Dataset entries:
+ + + + +

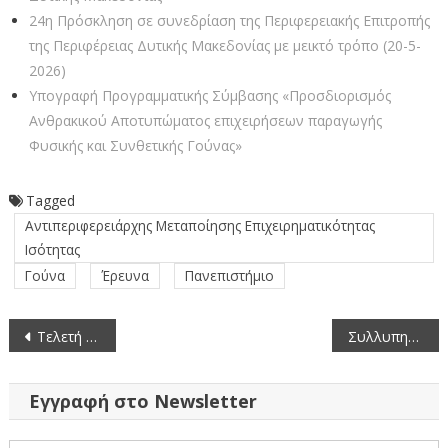
24η Πρόσκληση σε συνεδρίαση της Περιφερειακής Επιτροπής
της Περιφέρειας Δυτικής Μακεδονίας με μεικτό τρόπο (20-5-
2026)
Υπογραφή Προγραμματικής Σύμβασης «Προσδιορισμός
Ανθρακικού Αποτυπώματος επιχειρήσεων παραγωγής
Φυσικής και Συνθετικής Γούνας»
Tagged
Αντιπεριφερειάρχης Μεταποίησης Επιχειρηματικότητας
Ισότητας
Γούνα
Έρευνα
Πανεπιστήμιο
Πλοήγηση
Τελετή παράδοσης 120 απινιδωτών
Συλλυπητήριο μήνυμα του Περιφερειάρχη Δυτικής Μακεδονίας Γεώργιου Κασαπίδη για την απώλεια του Σιατιστινού Ζήση Δαρδάλη
άρθρων
Εγγραφή στο Newsletter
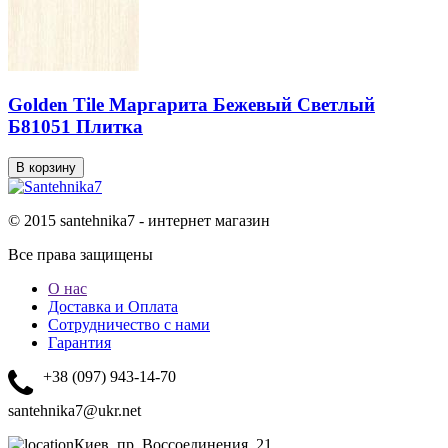
Golden Tile Маргарита Бежевый Светлый
Б81051 Плитка
© 2015 santehnika7 - интернет магазин
Все права защищены
О нас
Доставка и Оплата
Сотрудничество с нами
Гарантия
+38 (097) 943-14-70
santehnika7@ukr.net
Киев, пр. Воссоединения, 21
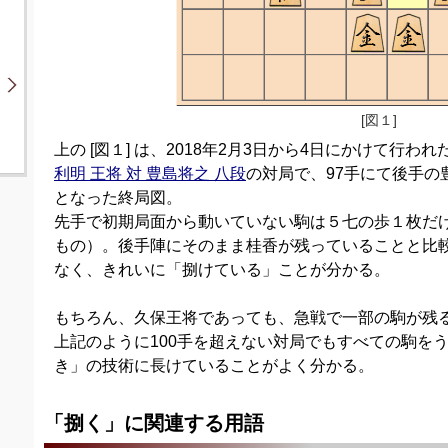
[図１]
上の [図１] は、2018年2月3日から4日にかけて行われ
利明 王将 対 豊島将之 八段
の対局で、97手にて後手の
となった終局図。
先手で初期局面から動いていない駒は５七の歩１枚だ
もの）。後手陣にそのまま桂香が残っていることと比
なく、きれいに「捌けている」ことが分かる。
もちろん、久保王将であっても、急戦で一部の駒が残
上記のように100手を超えない対局でもすべての駒を
き」の技術に長けていることがよく分かる。
「捌く」に関連する用語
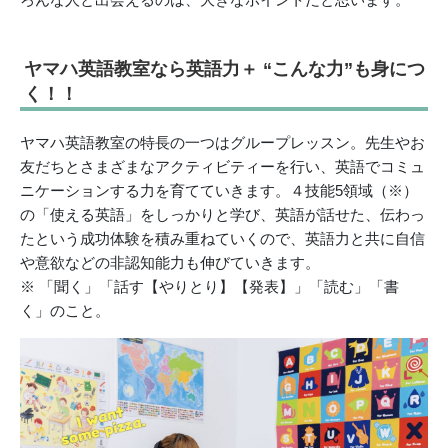
ヤマハ英語教室なら英語力＋ “こんな力”も身につ
く！！
ヤマハ英語教室の特長の一つはグループレッスン。先生やお
友だちとさまざまなアクティビティーを行い、英語でコミュ
ニケーションする力を育てていきます。４技能5領域（※）
の「使える英語」をしっかりと学び、英語が話せた、伝わっ
たという成功体験を積み重ねていくので、英語力と共に自信
や意欲などの非認知能力も伸びていきます。
※ 「聞く」「話す【やりとり】【発表】」「読む」「書
く」のこと。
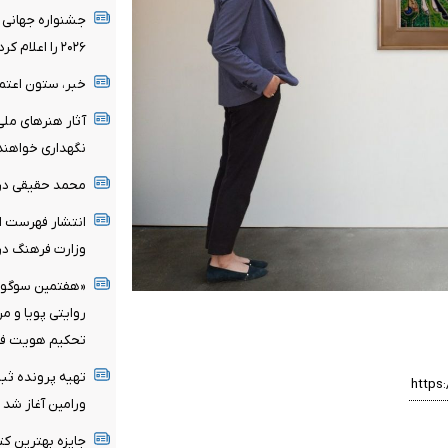
جشنواره جهانی 
۲۰۲۶ را اعلام کرد/ اثری از ایران در میان نامزدها
خبر، ستون اعتم
آثار هنرهای ملی
نگهداری خواهند
محمد حقیقی د
انتشار فهرست اع
وزارت فرهنگ در 
«هفتمین سوگواره
روایتی پویا و م
تحکیم هویت فر
تهیه پرونده ثب
ورامین آغاز شد
جایزه بهترین کت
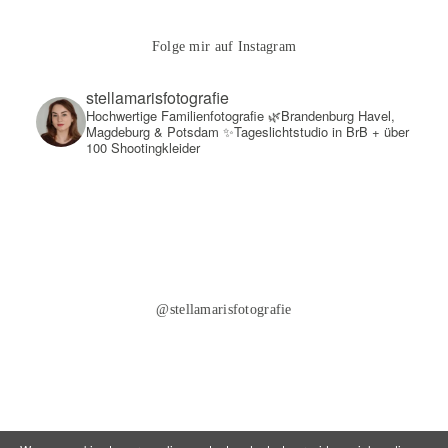
Folge mir auf Instagram
stellamarisfotografie
Hochwertige Familienfotografie
🌿Brandenburg Havel,
Magdeburg & Potsdam
✨Tageslichtstudio in BrB + über
100 Shootingkleider
@stellamarisfotografie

+ + + + +

→ **TO-DO ITEM**
Each record above needs to be retyped exactly, without any pictures.

→ **TASK OUTPUT**
24η Πρόσκληση σε συνεδρίαση της Περιφερειακής Επιτροπής
της Περιφέρειας Δυτικής Μακεδονίας με μεικτό τρόπο (20-5-
2026)
Υπογραφή Προγραμματικής Σύμβασης «Προσδιορισμός
Ανθρακικού Αποτυπώματος επιχειρήσεων παραγωγής
Φυσικής και Συνθετικής Γούνας»
Tagged
Αντιπεριφερειάρχης Μεταποίησης Επιχειρηματικότητας
Ισότητας
Γούνα
Έρευνα
Πανεπιστήμιο
Πλοήγηση
Τελετή παράδοσης 120 απινιδωτών
Συλλυπητήριο μήνυμα του Περιφερειάρχη Δυτικής Μακεδονίας Γεώργιου Κασαπίδη για την απώλεια του Σιατιστινού Ζήση Δαρδάλη
άρθρων
Εγγραφή στο Newsletter
Golden Tile Маргарита Бежевый Светлый
Б81051 Плитка
© 2015 santehnika7 - интернет магазин
Все права защищены
О нас
Доставка и Оплата
Сотрудничество с нами
Гарантия
+38 (097) 943-14-70
santehnika7@ukr.net
Киев, пр. Воссоединения, 21
[図１]
上の [図１] は、2018年2月3日から4日にかけて行われ
利明 王将 対 豊島将之 八段
の対局で、97手にて後手の
となった終局図。
先手で初期局面から動いていない駒は５七の歩１枚だ
もの）。後手陣にそのまま桂香が残っていることと比
なく、きれいに「捌けている」ことが分かる。
もちろん、久保王将であっても、急戦で一部の駒が残
上記のように100手を超えない対局でもすべての駒を
き」の技術に長けていることがよく分かる。
「捌く」に関連する用語
ヤマハ英語教室なら英語力＋ “こんな力”も身につ
く！！
ヤマハ英語教室の特長の一つはグループレッスン。先生やお
友だちとさまざまなアクティビティーを行い、英語でコミュ
ニケーションする力を育てていきます。４技能5領域（※）
の「使える英語」をしっかりと学び、英語が話せた、伝わっ
たという成功体験を積み重ねていくので、英語力と共に自信
や意欲などの非認知能力も伸びていきます。
※ 「聞く」「話す【やりとり】【発表】」「読む」「書
く」のこと。
جشنواره جهانی 
۲۰۲۶ را اعلام کرد/ اثری از ایران در میان نامزدها
خبر، ستون اعتم
آثار هنرهای ملی
نگهداری خواهند
محمد حقیقی د
انتشار فهرست اع
وزارت فرهنگ در 
«هفتمین سوگواره
روایتی پویا و م
تحکیم هویت فر
تهیه پرونده ثب
ورامین آغاز شد
جایزه بهترین کت
Folge mir auf Instagram
stellamarisfotografie
Hochwertige Familienfotografie
🌿Brandenburg Havel,
Magdeburg & Potsdam
✨Tageslichtstudio in BrB + über
100 Shootingkleider
@stellamarisfotografie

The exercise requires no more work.